Second and most important, gold’s correlation to stocks drops during a recession.
Look at the chart below to see how gold’s correlation to other asset classes changes when the economy moves from expansion to contraction…
(A “1” correlation means that the asset classes always move in the same direction; “0” means they move together about 50% of the time; and “-1” means they move in opposite directions.)
Gold is already uncorrelated to the S&P 500 during periods of economic growth. But as the stocks fall, the correlation grows even more negative.
That means gold will more often than not move in the opposite direction from stocks during a recession.
History Doesn’t Lie
There have been seven recessions since 1965. Below, note gold’s performance in each of them:
In five of the seven recessions, gold went up. And during three of those times, the metal soared double digits. Even in the midst of the 2008–2009 financial crisis, gold moved higher.
There was only one recession, in 1990, during which gold suffered a decline of 9.1%.
Now, you may be wondering why investors flock to gold when the market tumbles…
The reason is that gold has been a store of value and a unit of exchange for more than 5,000 years. Unlike paper asserts, such as stocks or currencies, gold has retained its value ever since then…
As financial turmoil stokes fear among investors, they buy gold coins or gold bars as insurance against risks such as government defaults, hyperinflation, bankruptcies—all that would make paper assets worthless.
Gold is called a “fear trade” for good reason. Historically, gold has been the best refuge against social, political, and financial calamity.
The Next Recession Is Imminent
The main takeaway here is this: to preserve your investment portfolio and financial well-being, you must own a meaningful amount of gold bullion before the next recession.
Look, we know that:
- gold is not correlated to the stock market
- stocks usually fall in a recession
- another recession will happen sooner or later
And there is no “in case”…
History clearly shows that the odds of another recession are 100%.
No prediction about future events or getting the timing right is required.

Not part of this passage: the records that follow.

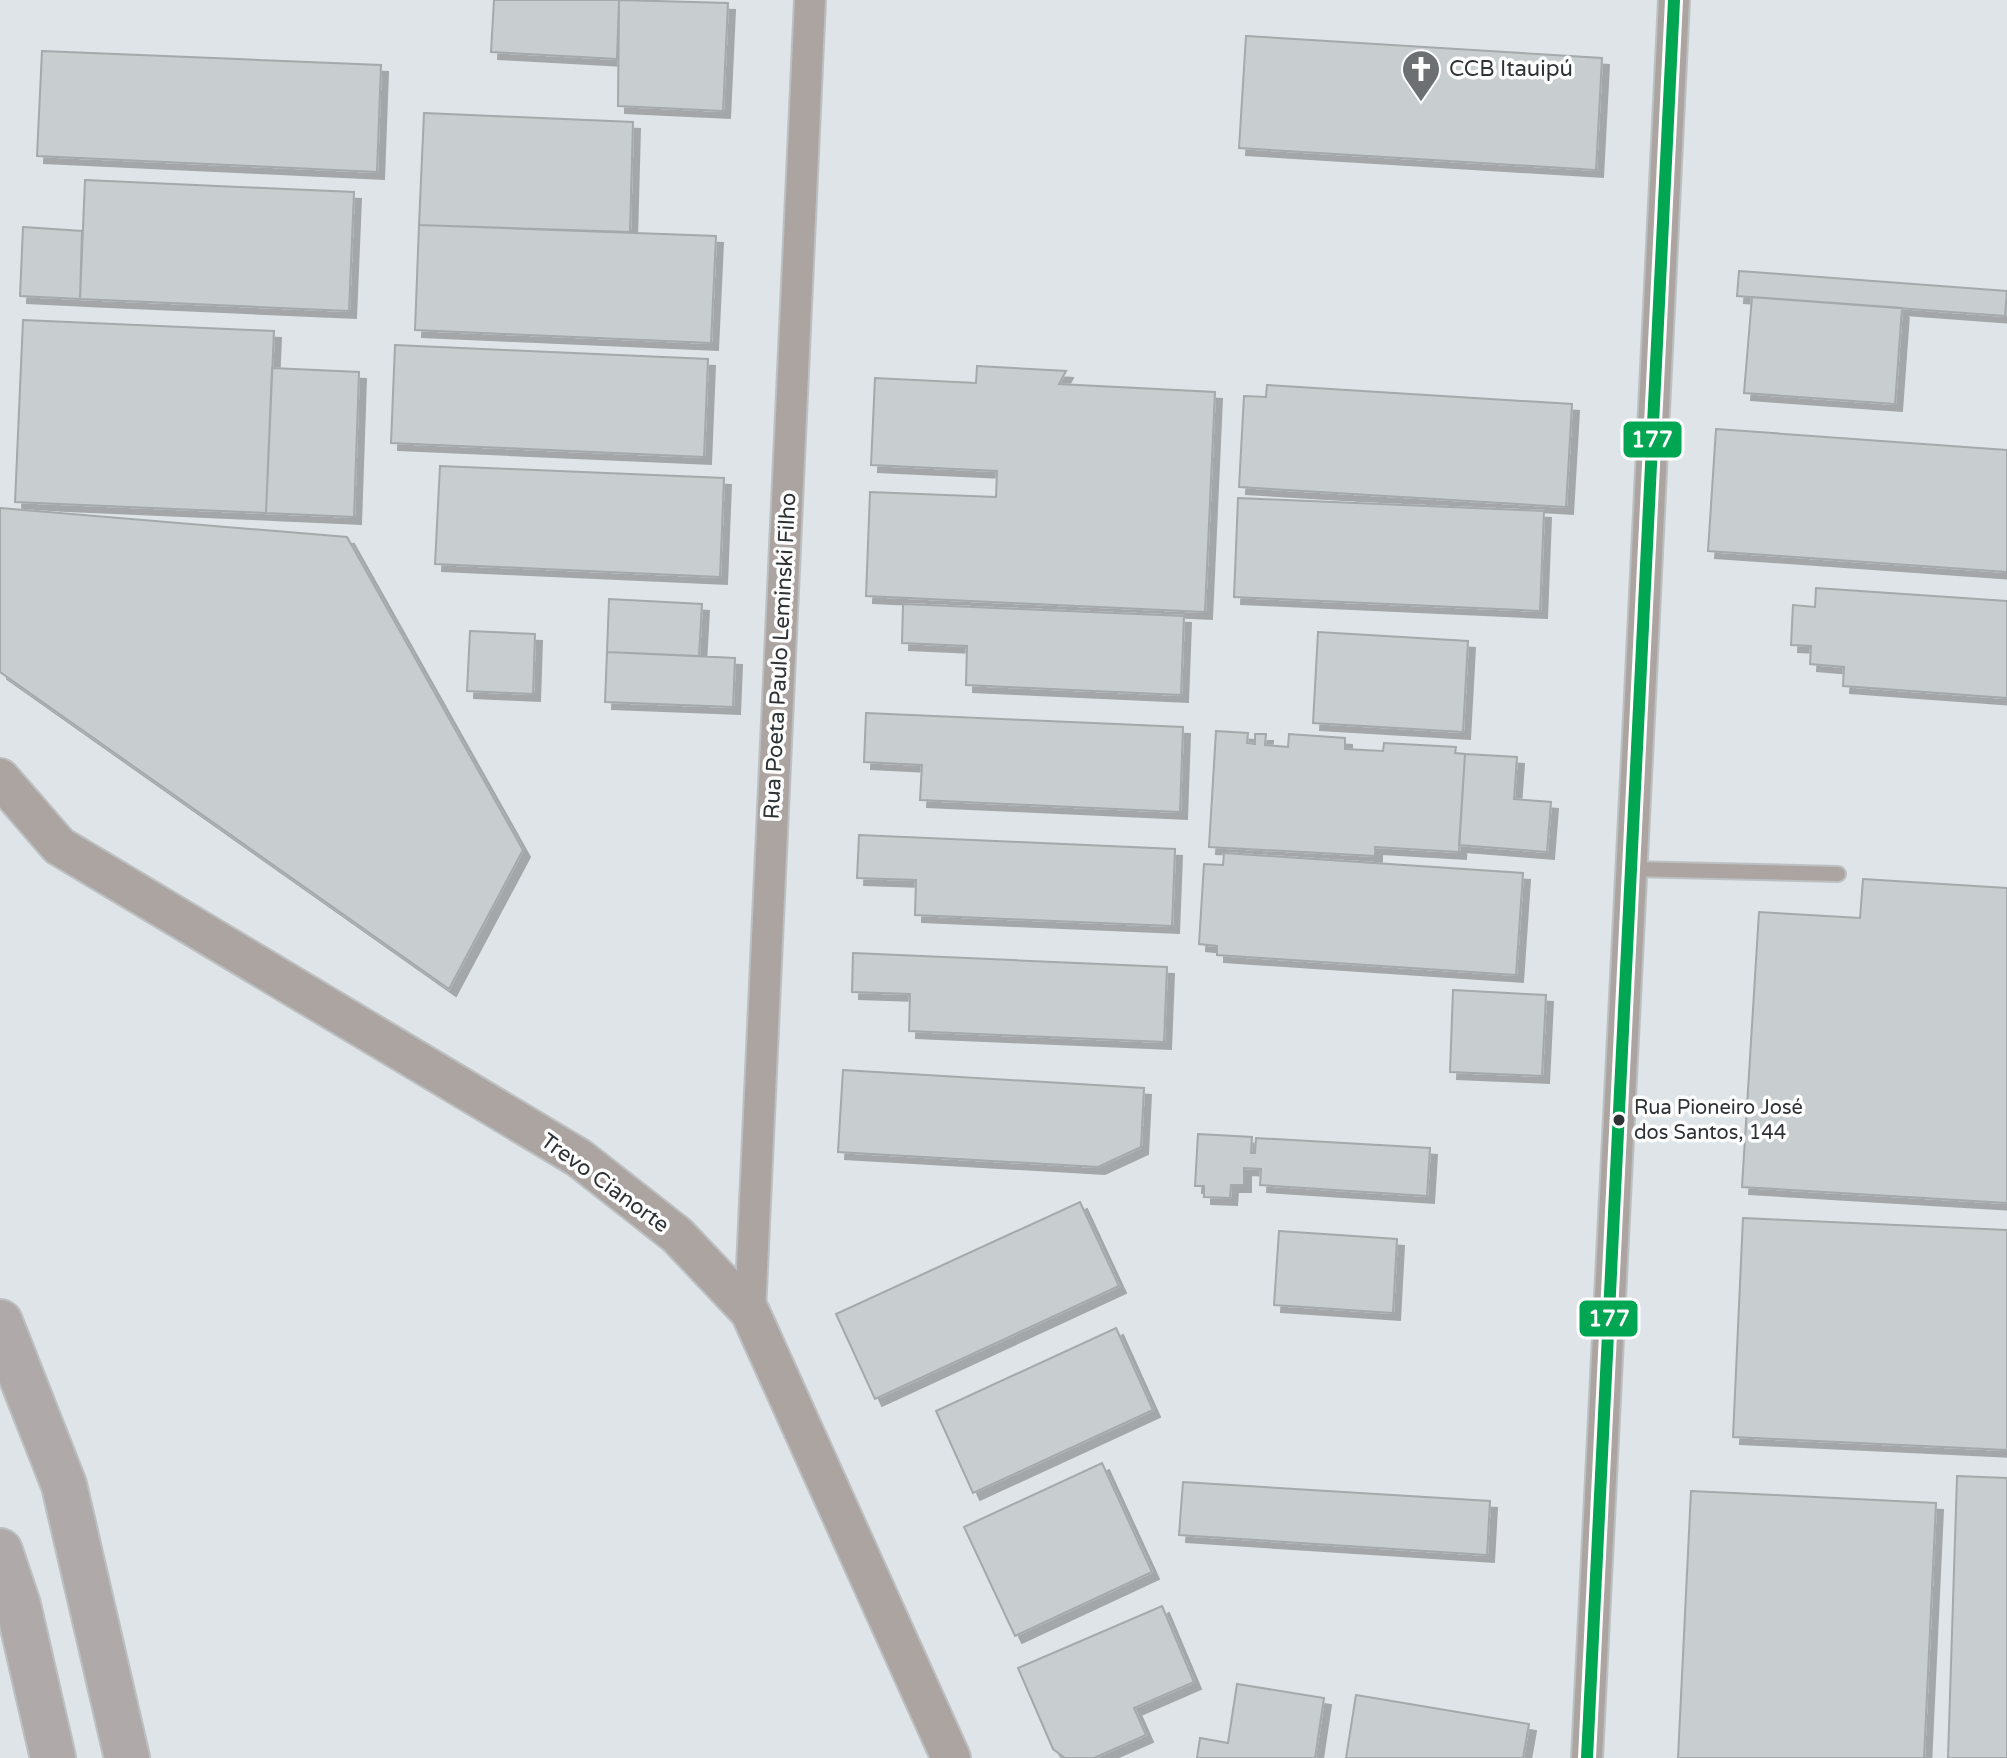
<svg xmlns="http://www.w3.org/2000/svg" width="2007" height="1758" font-family="'Varela Round',sans-serif">
<style>
.building{fill:#c8cdd0;stroke:#a4a9ab;stroke-width:2;filter:url(#shadow)}
.lines{fill:none;stroke-linecap:round;stroke-linejoin:round}
.service-casing{stroke:#bcc0c2;stroke-width:18}
.minor-casing{stroke:#bcc0c2;stroke-width:34}
.tertiary-casing{stroke:#bcc0c2;stroke-width:42}
.motorway-casing{stroke:#bcc0c2;stroke-width:48}
.service{stroke:#aca4a0;stroke-width:14}
.minor{stroke:#aca4a0;stroke-width:30}
.tertiary{stroke:#aca4a0;stroke-width:38}
.motorway{stroke:#afaaa9;stroke-width:44}
.bus-1-casing{stroke:#fff;stroke-width:18}
.bus-1{stroke:#00a651;stroke-width:12}
.bus-dot{fill:#2e3234;stroke:#fff;stroke-width:3}
.labels{text-anchor:middle;dominant-baseline:central;stroke-width:7;stroke-linejoin:round;paint-order:stroke}
.bus-label{font-size:20px;fill:#2e3234;stroke:#fff;text-anchor:start}
.poi-label{font-size:22px;fill:#2e3234;stroke:#fff;text-anchor:start}
.street-label{font-size:22px;fill:#2e3234;stroke:#fff}
.line-badge{stroke:#fff;stroke-width:3}
.badge-label{font-size:22px;text-anchor:middle;font-weight:bold;fill:#fff}
</style>
<defs>
<filter id="shadow"><feDropShadow dx="7" dy="7" stdDeviation="0" flood-color="#0004"/></filter>
</defs>
<rect width="100%" height="100%" fill="#dee4e7"/>
<path class="building" d="M 494,0 L 619,0 L 617,59 L 491,52 Z
M 619,0 L 728,3 L 723,111 L 618,106 Z
M 1246,36 L 1602,58 L 1596,170 L 1239,148 Z
M 42,51 L 381,65 L 377,172 L 37,156 Z
M 424,113 L 633,122 L 630,232 L 419,225 Z
M 85,180 L 354,192 L 349,311 L 80,299 Z
M 419,225 L 716,236 L 711,343 L 415,330 Z
M 23,227 L 82,231 L 80,299 L 20,296 Z
M 1739,271 L 2007,291 L 2005,316 L 1737,296 Z
M 1752,297 L 1902,308 L 1895,404 L 1744,393 Z
M 23,320 L 274,331 L 266,513 L 15,502 Z
M 395,345 L 708,359 L 704,457 L 391,443 Z
M 977,366 L 1066,371 L 1059,384 L 1215,392 L 1205,612 L 866,596 L 870,492 L 996,497 L 997,471 L 871,465 L 875,378 L 976,383 Z
M 272,368 L 359,372 L 354,517 L 266,513 Z
M 1267,385 L 1572,404 L 1566,507 L 1239,487 L 1244,396 L 1266,397 Z
M 1716,429 L 2007,450 L 2007,572 L 1708,551 Z
M 440,466 L 724,478 L 720,577 L 435,564 Z
M 1238,498 L 1544,511 L 1540,611 L 1234,597 Z
M 0,508 L 347,537 L 523,850 L 449,989 L 0,672 Z
M 1816,588 L 2007,601 L 2007,698 L 1843,686 L 1844,667 L 1810,664 L 1811,646 L 1791,645 L 1793,605 L 1815,607 Z
M 609,599 L 702,604 L 699,656 L 607,652 Z
M 903,604 L 1184,616 L 1181,695 L 966,685 L 967,646 L 902,643 Z
M 470,631 L 535,634 L 533,694 L 467,691 Z
M 1318,632 L 1468,641 L 1463,732 L 1313,723 Z
M 607,652 L 735,658 L 733,707 L 605,702 Z
M 866,713 L 1183,727 L 1180,812 L 920,800 L 922,765 L 864,762 Z
M 1216,731 L 1248,733 L 1247,743 L 1255,744 L 1255,734 L 1266,734 L 1265,745 L 1288,747 L 1289,734 L 1345,738 L 1345,749 L 1383,751 L 1384,743 L 1456,747 L 1455,753 L 1465,754 L 1459,852 L 1375,847 L 1375,856 L 1209,847 Z
M 1465,754 L 1517,757 L 1514,799 L 1551,802 L 1547,852 L 1459,845 Z
M 859,835 L 1175,849 L 1172,926 L 915,915 L 916,880 L 857,878 Z
M 1224,853 L 1523,873 L 1516,975 L 1217,955 L 1217,946 L 1199,944 L 1204,864 L 1223,865 Z
M 1863,879 L 2007,888 L 2007,1203 L 1742,1187 L 1759,912 L 1860,918 Z
M 853,953 L 1167,967 L 1164,1042 L 909,1031 L 910,994 L 852,992 Z
M 1453,990 L 1546,995 L 1542,1076 L 1450,1072 Z
M 843,1070 L 1144,1088 L 1141,1147 L 1098,1167 L 838,1152 Z
M 1198,1134 L 1252,1137 L 1251,1153 L 1255,1153 L 1256,1138 L 1430,1148 L 1427,1196 L 1260,1185 L 1261,1169 L 1244,1168 L 1244,1185 L 1231,1185 L 1230,1198 L 1204,1197 L 1204,1186 L 1195,1186 Z
M 1080,1202 L 1119,1286 L 875,1399 L 836,1314 Z
M 1743,1218 L 2007,1230 L 2007,1450 L 1733,1437 Z
M 1279,1231 L 1397,1239 L 1393,1313 L 1274,1305 Z
M 1116,1328 L 1153,1410 L 973,1493 L 936,1411 Z
M 1102,1463 L 1152,1572 L 1015,1636 L 964,1527 Z
M 1957,1476 L 2007,1478 L 2007,1758 L 1948,1758 Z
M 1183,1482 L 1490,1501 L 1487,1555 L 1179,1535 Z
M 1691,1491 L 1936,1503 L 1924,1758 L 1678,1758 Z
M 1162,1606 L 1194,1682 L 1134,1708 L 1146,1735 L 1094,1758 L 1065,1758 L 1053,1749 L 1018,1668 Z
M 1237,1684 L 1324,1698 L 1315,1758 L 1197,1758 L 1200,1738 L 1228,1743 Z
M 1356,1695 L 1529,1724 L 1523,1758 L 1346,1758 Z"/>
<g class="lines">
<defs>
<path id="service" d="M 1630,869 L 1838,874"/>
<path id="minor" d="M 750,1312 L 810,0
M 1587,1758 C 1619,1172 1644,586 1674,0"/>
<path id="tertiary" d="M 0,778 L 59,846 L 579,1158 L 677,1235 L 750,1312 L 951,1758"/>
<path id="motorway" d="M 0,1322 L 64,1485 L 127,1758
M 0,1551 L 18,1605 L 53,1758"/>
</defs>
<use href="#service" class="service-casing"/>
<use href="#minor" class="minor-casing"/>
<use href="#tertiary" class="tertiary-casing"/>
<use href="#motorway" class="motorway-casing"/>
<use href="#service" class="service"/>
<use href="#minor" class="minor"/>
<use href="#tertiary" class="tertiary"/>
<use href="#motorway" class="motorway"/>
<defs>
<path id="bus-1" d="M 1587,1758 L 1674,0"/>
</defs>
<use href="#bus-1" class="bus-1-casing"/>
<use href="#bus-1" class="bus-1"/>
</g>
<defs>
<symbol id="church-pin" viewBox="-11 -11 22 30"><path d="M0 17L-7.5 6A9.5 9.5 0 1 1 7.5 6Z" fill="#6c7073" stroke="#fff"/><path d="M-1.2-6h2.4v3.5h3.3v2.4h-3.3V6h-2.4V-.1h-3.3v-2.4h3.3Z" fill="#fff"/></symbol>
</defs>
<g fill-rule="evenodd">
<use href="#church-pin" x="1399" y="47" width="44" height="60"/>
</g>
<circle class="bus-dot" cx="1619" cy="1120" r="7"/>
<g class="labels">
<g class="bus-label">
<text x="1634" y="1108">Rua Pioneiro José<tspan x="1634" dy="25">dos Santos, 144</tspan></text>
</g>
<g class="poi-label">
<text x="1449" y="69">CCB Itauipú</text>
</g>
<g class="street-label">
<text transform="translate(780 656) rotate(-87)">Rua Poeta Paulo Leminski Filho</text>
<text transform="translate(605 1183) rotate(36)">Trevo Cianorte</text>
</g>
</g>
<g class="line-badge">
<rect x="1622" y="420" width="61" height="39" rx="8" fill="#00a651"/>
<rect x="1578" y="1299" width="61" height="39" rx="8" fill="#00a651"/>
</g>
<g class="badge-label">
<text x="1652" y="447">177</text>
<text x="1609" y="1326">177</text>
</g>
</svg>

This makes gold an absolute portfolio necessity. I know many gold critics who own gold because of this exact argument.
But don’t get me wrong. I’m not suggesting that you sell out your entire equity portfolio and use all the money to buy gold. That would be foolish.
Gold is not a tool of speculation but insurance, and you must use it as such. The rule of thumb—which I personally follow—is to hold about 5-15% of your investments in gold.
Full disclosure: My personal allocation to precious metals is now at the higher end of that spectrum. Over the last few years, I’ve increasingly reduced my allocation to equities and bought more precious metals, which have been out of favor—and cheap—lately.
A little allocation to gold helps you shield the rest of your portfolio from the strong likelihood of financial losses, be it a fall in equity value or a currency devaluation.
And that’s the whole purpose of investing in gold.
Those who own gold stand a greater chance of winning in the next recession than those who do not.
It’s as simple as that. You don’t have to be a doom-and-gloomer to understand it.